Task inputs Start Marker

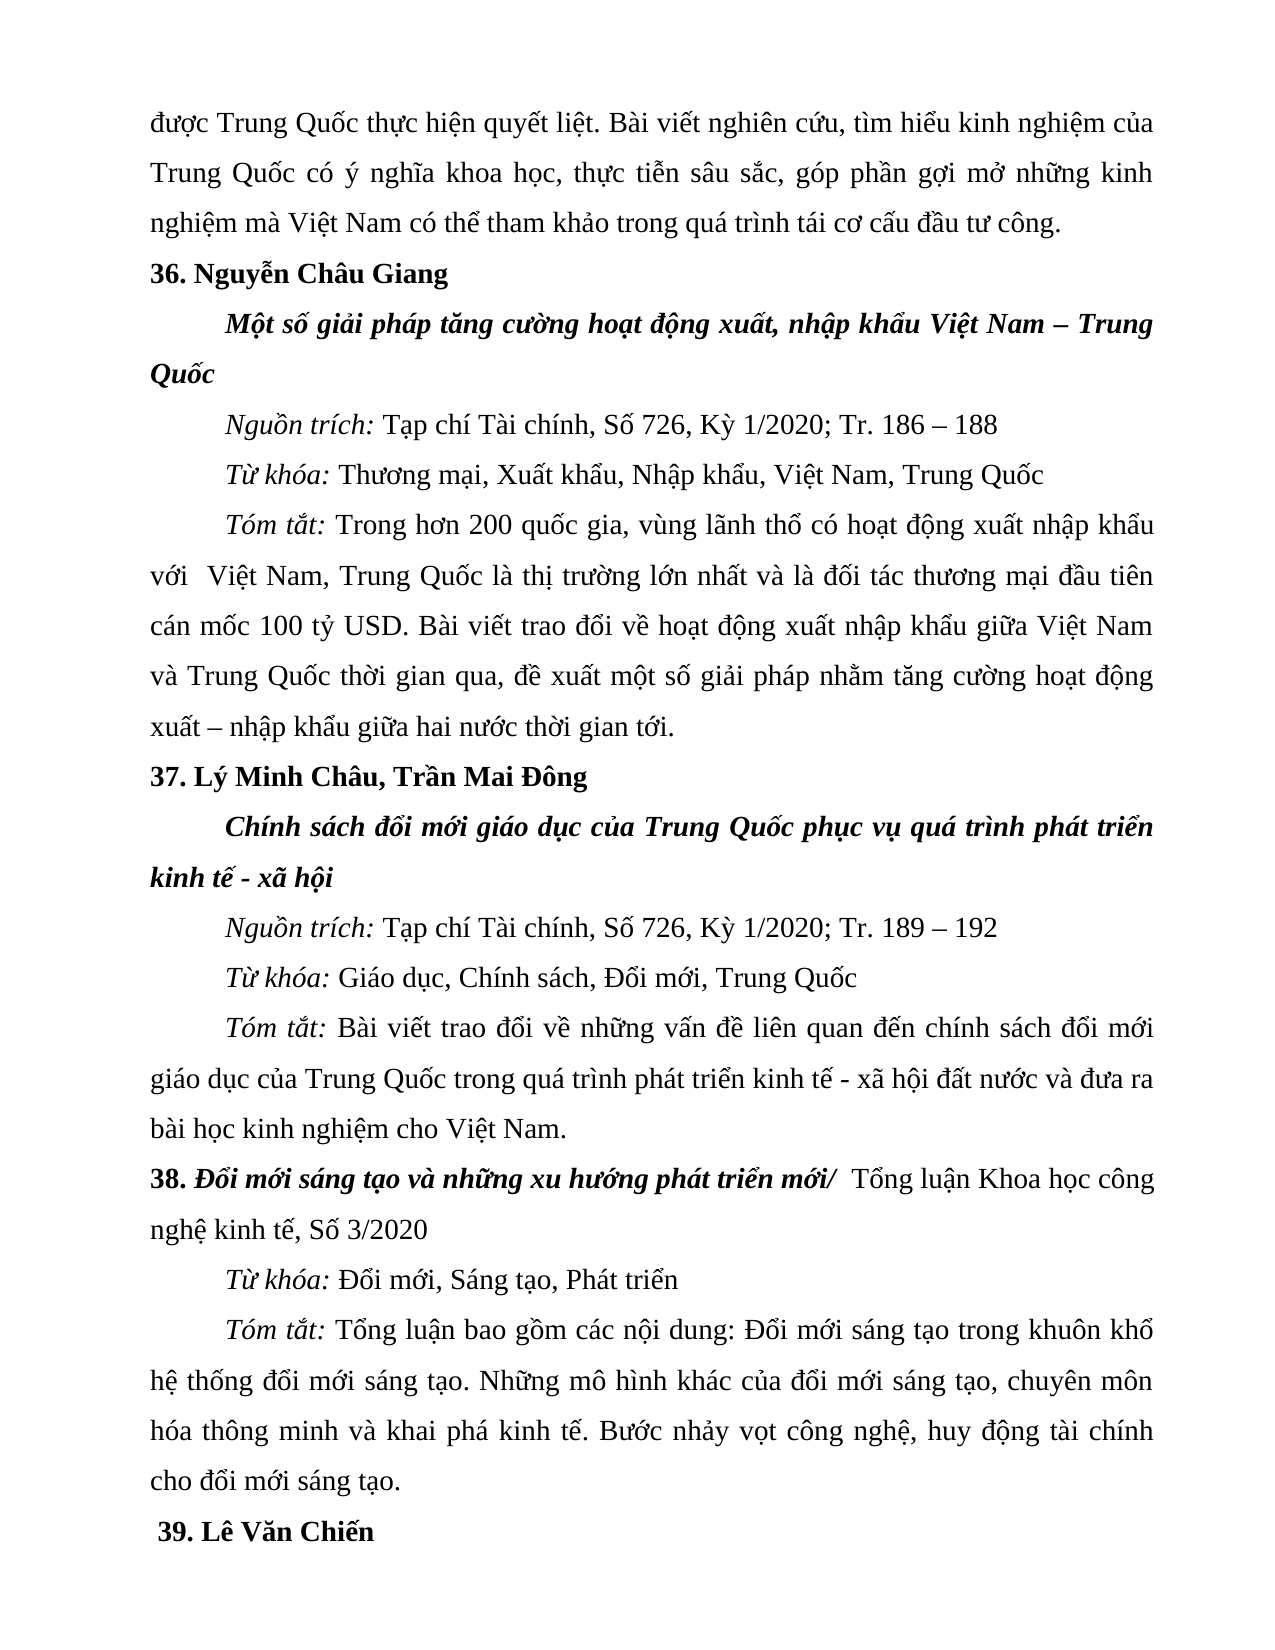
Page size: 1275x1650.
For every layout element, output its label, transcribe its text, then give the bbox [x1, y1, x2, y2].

text Tóm tắt: Tổng luận bao gồm các nội dung: Đổi mới sáng tạo trong khuôn khổ hệ thống đổi mới sáng tạo. Những mô hình khác của đổi mới sáng tạo, chuyên môn hóa thông minh và khai phá kinh tế. Bước nhảy vọt công nghệ, huy động tài chính cho đổi mới sáng tạo. [150, 1312, 1155, 1497]
text Tóm tắt: Trong hơn 200 quốc gia, vùng lãnh thổ có hoạt động xuất nhập khẩu với Việt Nam, Trung Quốc là thị trường lớn nhất và là đối tác thương mại đầu tiên cán mốc 100 tỷ USD. Bài viết trao đổi về hoạt động xuất nhập khẩu giữa Việt Nam và Trung Quốc thời gian qua, đề xuất một số giải pháp nhằm tăng cường hoạt động xuất – nhập khẩu giữa hai nước thời gian tới. [150, 507, 1155, 742]
text Từ khóa: Đổi mới, Sáng tạo, Phát triển [150, 1262, 1155, 1296]
text 38. Đổi mới sáng tạo và những xu hướng phát triển mới/ Tổng luận Khoa học công nghệ kinh tế, Số 3/2020 [150, 1162, 1155, 1245]
text Từ khóa: Giáo dục, Chính sách, Đổi mới, Trung Quốc [150, 960, 1155, 994]
text 37. Lý Minh Châu, Trần Mai Đông [150, 759, 1155, 793]
text Nguồn trích: Tạp chí Tài chính, Số 726, Kỳ 1/2020; Tr. 189 – 192 [150, 910, 1155, 943]
text 36. Nguyễn Châu Giang [150, 256, 1155, 289]
text Từ khóa: Thương mại, Xuất khẩu, Nhập khẩu, Việt Nam, Trung Quốc [150, 457, 1155, 491]
text Tóm tắt: Bài viết trao đổi về những vấn đề liên quan đến chính sách đổi mới giáo dục của Trung Quốc trong quá trình phát triển kinh tế - xã hội đất nước và đưa ra bài học kinh nghiệm cho Việt Nam. [150, 1011, 1155, 1145]
text Một số giải pháp tăng cường hoạt động xuất, nhập khẩu Việt Nam – Trung Quốc [150, 306, 1155, 390]
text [150, 105, 1155, 239]
text 39. Lê Văn Chiến [150, 1514, 1155, 1547]
text Nguồn trích: Tạp chí Tài chính, Số 726, Kỳ 1/2020; Tr. 186 – 188 [150, 407, 1155, 440]
text Chính sách đổi mới giáo dục của Trung Quốc phục vụ quá trình phát triển kinh tế - xã hội [150, 809, 1155, 893]
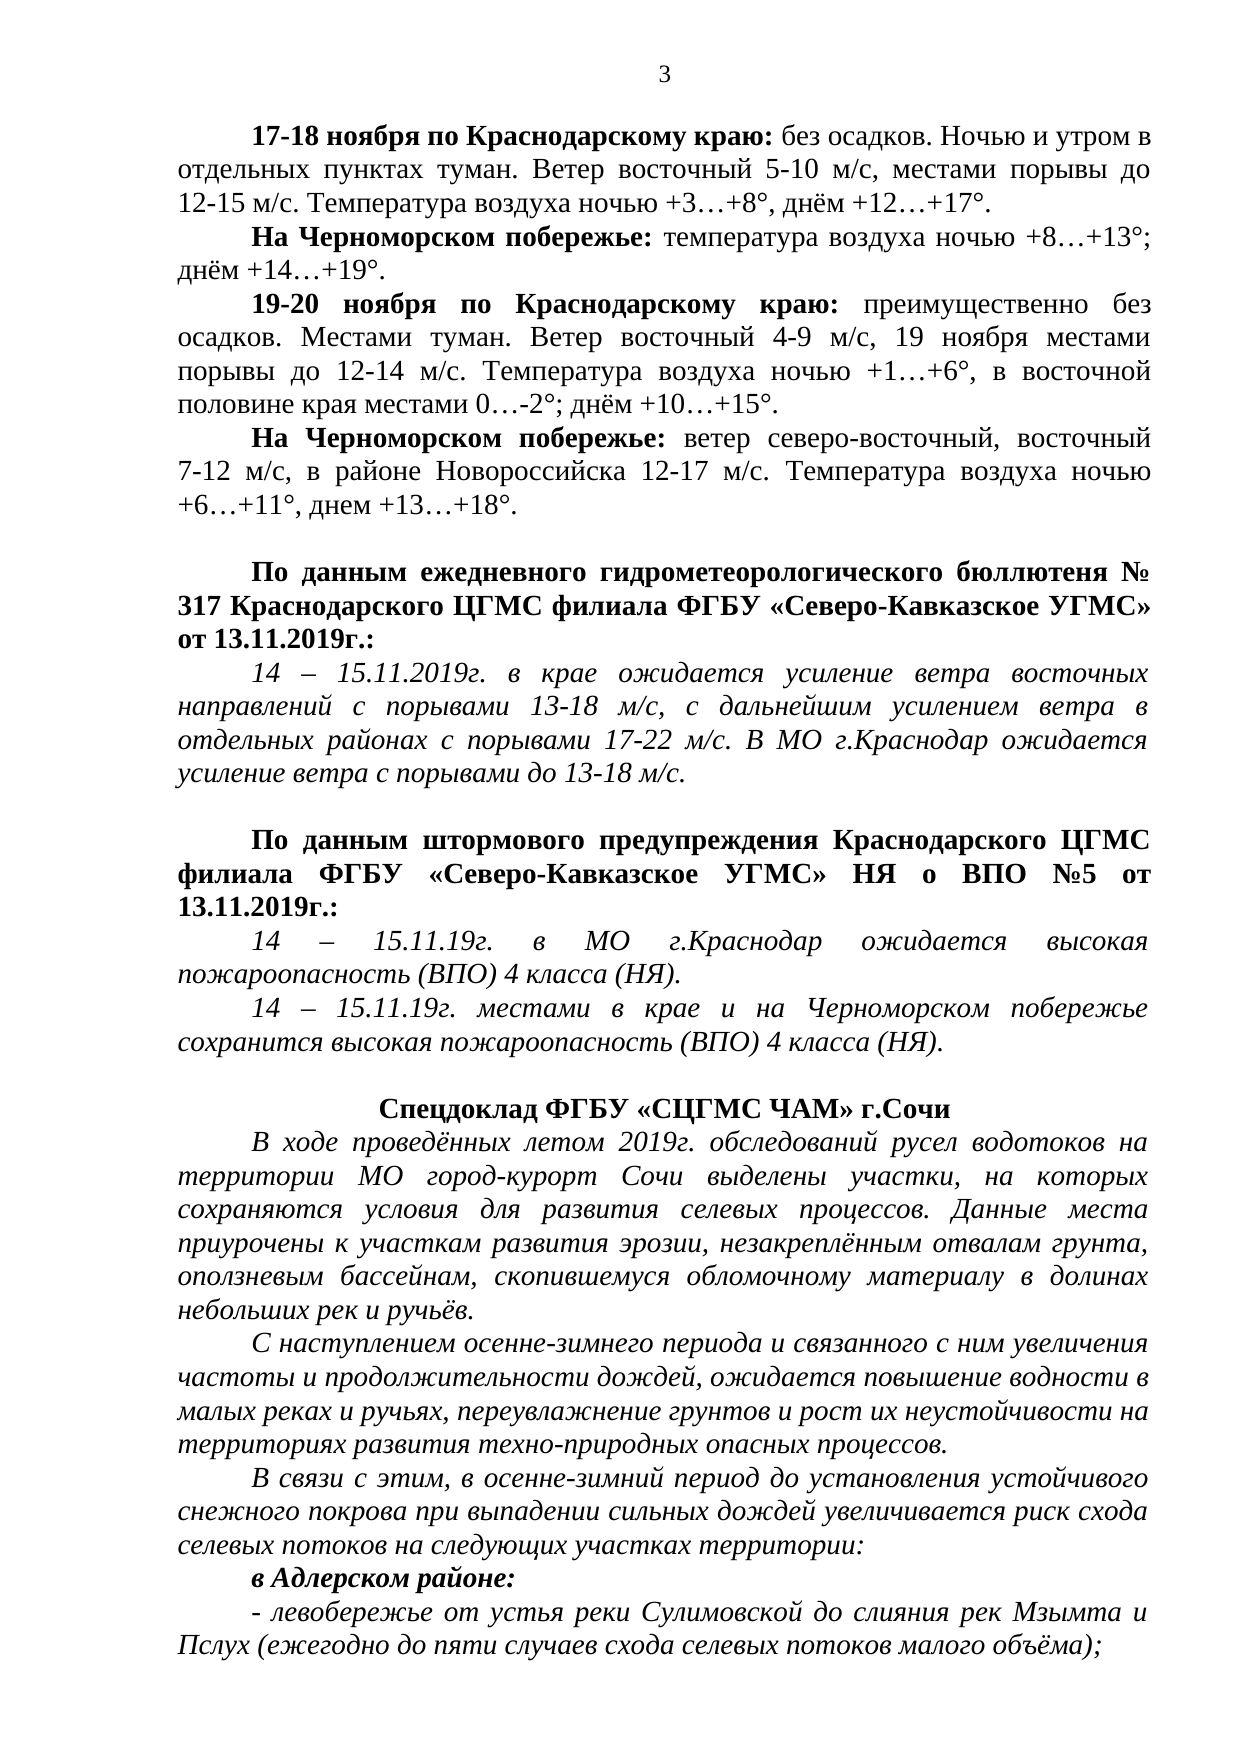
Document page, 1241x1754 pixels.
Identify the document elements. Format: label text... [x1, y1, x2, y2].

Task inputs End Marker

Exercise directions
Copy the data word for word and omit every picture.

Reply to the exercise
Page size: 1275x1650.
For every layout element, output its label, transcribe its text, then give the bbox [x1, y1, x2, y2].

text Tóm tắt: Tổng luận bao gồm các nội dung: Đổi mới sáng tạo trong khuôn khổ hệ thống đổi mới sáng tạo. Những mô hình khác của đổi mới sáng tạo, chuyên môn hóa thông minh và khai phá kinh tế. Bước nhảy vọt công nghệ, huy động tài chính cho đổi mới sáng tạo. [150, 1312, 1155, 1497]
text Tóm tắt: Trong hơn 200 quốc gia, vùng lãnh thổ có hoạt động xuất nhập khẩu với Việt Nam, Trung Quốc là thị trường lớn nhất và là đối tác thương mại đầu tiên cán mốc 100 tỷ USD. Bài viết trao đổi về hoạt động xuất nhập khẩu giữa Việt Nam và Trung Quốc thời gian qua, đề xuất một số giải pháp nhằm tăng cường hoạt động xuất – nhập khẩu giữa hai nước thời gian tới. [150, 507, 1155, 742]
text Từ khóa: Đổi mới, Sáng tạo, Phát triển [150, 1262, 1155, 1296]
text 38. Đổi mới sáng tạo và những xu hướng phát triển mới/ Tổng luận Khoa học công nghệ kinh tế, Số 3/2020 [150, 1162, 1155, 1245]
text Từ khóa: Giáo dục, Chính sách, Đổi mới, Trung Quốc [150, 960, 1155, 994]
text 37. Lý Minh Châu, Trần Mai Đông [150, 759, 1155, 793]
text Nguồn trích: Tạp chí Tài chính, Số 726, Kỳ 1/2020; Tr. 189 – 192 [150, 910, 1155, 943]
text 36. Nguyễn Châu Giang [150, 256, 1155, 289]
text Từ khóa: Thương mại, Xuất khẩu, Nhập khẩu, Việt Nam, Trung Quốc [150, 457, 1155, 491]
text Tóm tắt: Bài viết trao đổi về những vấn đề liên quan đến chính sách đổi mới giáo dục của Trung Quốc trong quá trình phát triển kinh tế - xã hội đất nước và đưa ra bài học kinh nghiệm cho Việt Nam. [150, 1011, 1155, 1145]
text Một số giải pháp tăng cường hoạt động xuất, nhập khẩu Việt Nam – Trung Quốc [150, 306, 1155, 390]
text [150, 105, 1155, 239]
text 39. Lê Văn Chiến [150, 1514, 1155, 1547]
text Nguồn trích: Tạp chí Tài chính, Số 726, Kỳ 1/2020; Tr. 186 – 188 [150, 407, 1155, 440]
text Chính sách đổi mới giáo dục của Trung Quốc phục vụ quá trình phát triển kinh tế - xã hội [150, 809, 1155, 893]
Document page, 1241x1754 pixels.
Identify the document elements. Format: label text... [x1, y1, x2, y2].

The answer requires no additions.